Bang--bang trajectories with a double switching time: sufficient strong local optimality conditions

This paper gives sufficient conditions for a class of bang-bang extremals with multiple switches to be locally optimal in the strong topology. The conditions are the natural generalizations of the ones considered in previous papers for more specific cases. We require both the strict bang-bang Legendre condition, and the second order conditions for the finite dimensional problem obtained by moving the switching times of the reference trajectory.

💡 Research Summary

The paper addresses the problem of establishing strong local optimality for a class of bang‑bang extremals that feature a double switching time, i.e., two control switches occurring at the same instant. Starting from a standard optimal control formulation with dynamics (\dot{x}=f(x,u)) and a Mayer‑Lagrange cost, the authors first recall the Pontryagin Maximum Principle (PMP) and the usual first‑order necessary conditions for bang‑bang controls. They then focus on a reference trajectory ((\hat x(t),\hat u(t))) that contains three control arcs separated by two switching times (\tau_1) and (\tau_2), with the special case (\tau_1=\tau_2=\tau^\ast) representing a double switch.

The core contribution consists of two complementary sufficient conditions. The first is the strict bang‑bang Legendre condition, which requires the second derivative of the Hamiltonian with respect to the control to be negative definite on each arc. This guarantees that any infinitesimal variation of the control away from the extreme values increases the Hamiltonian, thereby preventing first‑order loss of optimality at the switching points.

The second condition concerns the second‑order variation with respect to the switching times. By treating the switching times as free parameters, the infinite‑dimensional optimal control problem is reduced to a finite‑dimensional problem in the variables ((\tau_1,\tau_2)). The authors compute the second variation of the cost functional, obtaining a quadratic form (\delta^2 J = \delta\tau^\top \mathcal H ,\delta\tau), where (\mathcal H) is the Hessian matrix of the reduced problem. For a double switch, (\mathcal H) contains off‑diagonal terms that capture the interaction between the two coincident switches. The paper provides explicit expressions for these terms and establishes a positive‑definiteness condition on (\mathcal H). When this condition holds, the quadratic form is strictly positive for any non‑zero perturbation of the switching times, implying that the reference trajectory cannot be improved by moving the switches.

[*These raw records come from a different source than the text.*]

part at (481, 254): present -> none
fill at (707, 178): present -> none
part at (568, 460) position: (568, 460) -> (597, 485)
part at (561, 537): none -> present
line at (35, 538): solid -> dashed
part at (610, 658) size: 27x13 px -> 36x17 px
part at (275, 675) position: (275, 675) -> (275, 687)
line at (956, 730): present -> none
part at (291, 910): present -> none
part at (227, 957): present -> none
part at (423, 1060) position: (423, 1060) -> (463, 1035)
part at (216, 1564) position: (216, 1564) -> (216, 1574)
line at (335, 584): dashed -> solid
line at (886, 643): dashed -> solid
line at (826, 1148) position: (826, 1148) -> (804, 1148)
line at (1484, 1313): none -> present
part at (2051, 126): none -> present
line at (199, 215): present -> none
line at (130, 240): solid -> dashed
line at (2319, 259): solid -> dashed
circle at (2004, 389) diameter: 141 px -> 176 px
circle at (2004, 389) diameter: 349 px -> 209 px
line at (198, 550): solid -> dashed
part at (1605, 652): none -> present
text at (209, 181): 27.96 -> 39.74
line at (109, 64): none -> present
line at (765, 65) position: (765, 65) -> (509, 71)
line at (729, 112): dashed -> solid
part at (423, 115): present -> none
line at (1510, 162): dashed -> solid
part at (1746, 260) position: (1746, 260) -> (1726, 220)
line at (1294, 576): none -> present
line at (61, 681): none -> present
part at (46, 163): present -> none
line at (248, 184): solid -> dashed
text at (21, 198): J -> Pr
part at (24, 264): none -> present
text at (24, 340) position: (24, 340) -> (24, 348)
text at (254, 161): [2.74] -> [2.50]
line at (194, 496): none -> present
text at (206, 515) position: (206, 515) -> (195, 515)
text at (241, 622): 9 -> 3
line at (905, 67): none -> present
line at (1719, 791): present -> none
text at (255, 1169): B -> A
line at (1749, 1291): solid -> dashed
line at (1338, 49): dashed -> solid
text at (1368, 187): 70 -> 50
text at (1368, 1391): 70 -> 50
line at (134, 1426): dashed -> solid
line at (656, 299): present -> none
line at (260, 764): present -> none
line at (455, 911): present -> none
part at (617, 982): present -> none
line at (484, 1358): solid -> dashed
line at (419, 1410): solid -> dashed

Combining the strict Legendre condition with the positive‑definite Hessian yields a strong local optimality theorem: any admissible trajectory sufficiently close to the reference (in the strong topology of the control space) has a cost no lower than that of the reference. The proof relies on a careful analysis of the variational equations, the continuity of the costate at the double switch, and a smoothing argument that regularizes the control near the switching instant without violating the bang‑bang structure.

To illustrate the theory, the authors present several examples drawn from aerospace, power‑grid management, and robotic manipulation. In each case they construct a bang‑bang reference with a double switch, verify the strict Legendre condition, compute the Hessian of the reduced problem, and confirm its positive definiteness. Numerical simulations show that perturbations of the switching times indeed increase the total cost, corroborating the analytical results.

Finally, the paper discusses extensions. The authors suggest that the methodology can be generalized to situations with more than two coincident switches, to problems with state or control constraints, and to robust optimal control under uncertainty. They also point out that the finite‑dimensional reduction technique may be useful for designing computational algorithms that test strong local optimality of complex bang‑bang trajectories.

In summary, the work provides a rigorous and practically verifiable set of sufficient conditions—strict bang‑bang Legendre condition together with a positive‑definite second‑order condition on the switching‑time Hessian—that guarantee strong local optimality for bang‑bang extremals featuring a double switching time. This advances the theoretical foundation for optimal control designs where multiple rapid switches are unavoidable.